Passage to read section start

### Recognizing High-redshift Galaxy Mergers with Convolutional Neural Networks using DeepMerge simulated data with an application on real-world data
# Real data

In [1]:
import os
import numpy as np
import time

from astropy.io import fits
from astropy.utils.data import download_file
from astropy.visualization import simple_norm

import matplotlib.pyplot as plt

import torch
from torch.utils.data import DataLoader
from torch.utils.data import TensorDataset
import torch.nn as nn
from sklearn.model_selection import train_test_split
import pandas as pd
import h5py

*Ema Donev, 2023.*

In this notebook you will find all the information about the real data downloaded from AstroNN how to prepare it for modelling.

## Section 1: Downloading the data

The data is from AstroNN, https://astronn.readthedocs.io/en/latest/galaxy10.html. I am downloading the Galaxy10 DECals dataset, which includes 17736 images of different galaxy types. These images were obtained from the SDSS images from the Galaxy Zoo Data release 2. The images were processed and published so that the general public can classify the galaxy images, since there are so many. After many classified images, it was determined that ~38 classifications were made per image and that the labels are just as trustworthy as if professional scientists classified galaxies.

Passage to read section end

* [Description of the task]: Please write what comes next in the galaxy merger notebook above, starting right after its last sentence.

Dataset extract section start

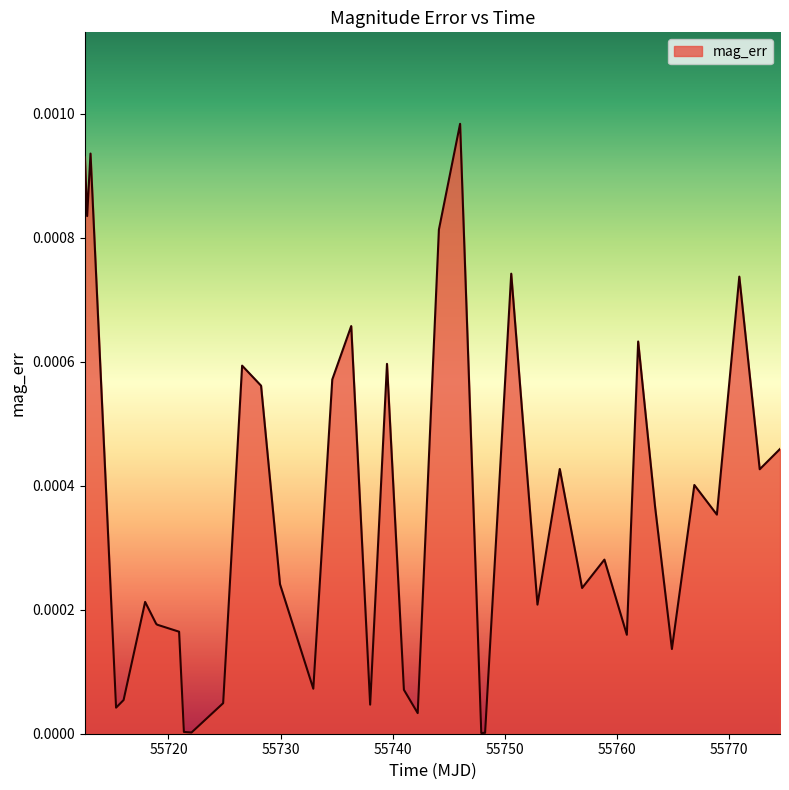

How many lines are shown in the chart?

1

Dataset extract section end
Dataset extract section start

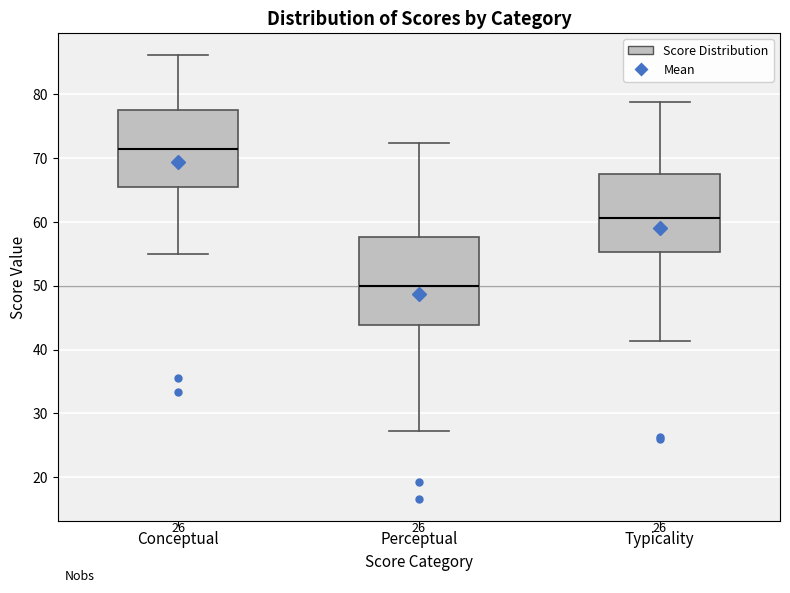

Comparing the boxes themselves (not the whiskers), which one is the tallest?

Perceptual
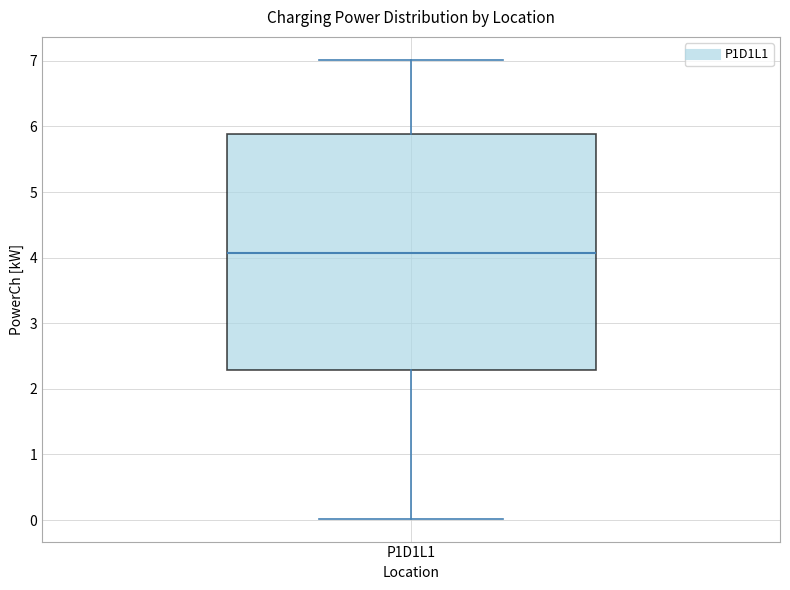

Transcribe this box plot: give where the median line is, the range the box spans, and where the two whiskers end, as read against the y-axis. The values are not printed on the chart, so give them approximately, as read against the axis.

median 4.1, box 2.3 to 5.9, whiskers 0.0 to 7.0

Dataset extract section end

* [Exercise result]:
The data is a `H5` file, or a `Hierarchical Data Format`. These are used to store massive amounts of data as multidimensional arrays, of which images are an example. Scientific data is typicaly stored in this format, and originally it was selected by NASA as a standard data format in science. 

In [2]:
filename = '../input/Galaxy10_DECals.h5'

In [3]:
hf = h5py.File(filename, 'r+')
hf.keys()

<KeysViewHDF5 ['ans', 'dec', 'images', 'pxscale', 'ra', 'redshift']>

After accesing the columns available in the dataset, I extract the iamges, column `images`, and the labels, the column `ans`. 

In [None]:
images_r = hf['images']
print(images_r.shape)
labels_r = hf['ans']
print(labels_r.shape)

(17736, 256, 256, 3)
(17736,)


## Section 2: viewing the data

In [None]:
image = images_r[3]
norm = simple_norm(image, 'log', max_percent=99.75)
plt.imshow(image, aspect='equal', norm=norm)
plt.title(labels_r[3])
plt.show()

In [None]:
image = images_r[108]
norm = simple_norm(image, 'log', max_percent=99.75)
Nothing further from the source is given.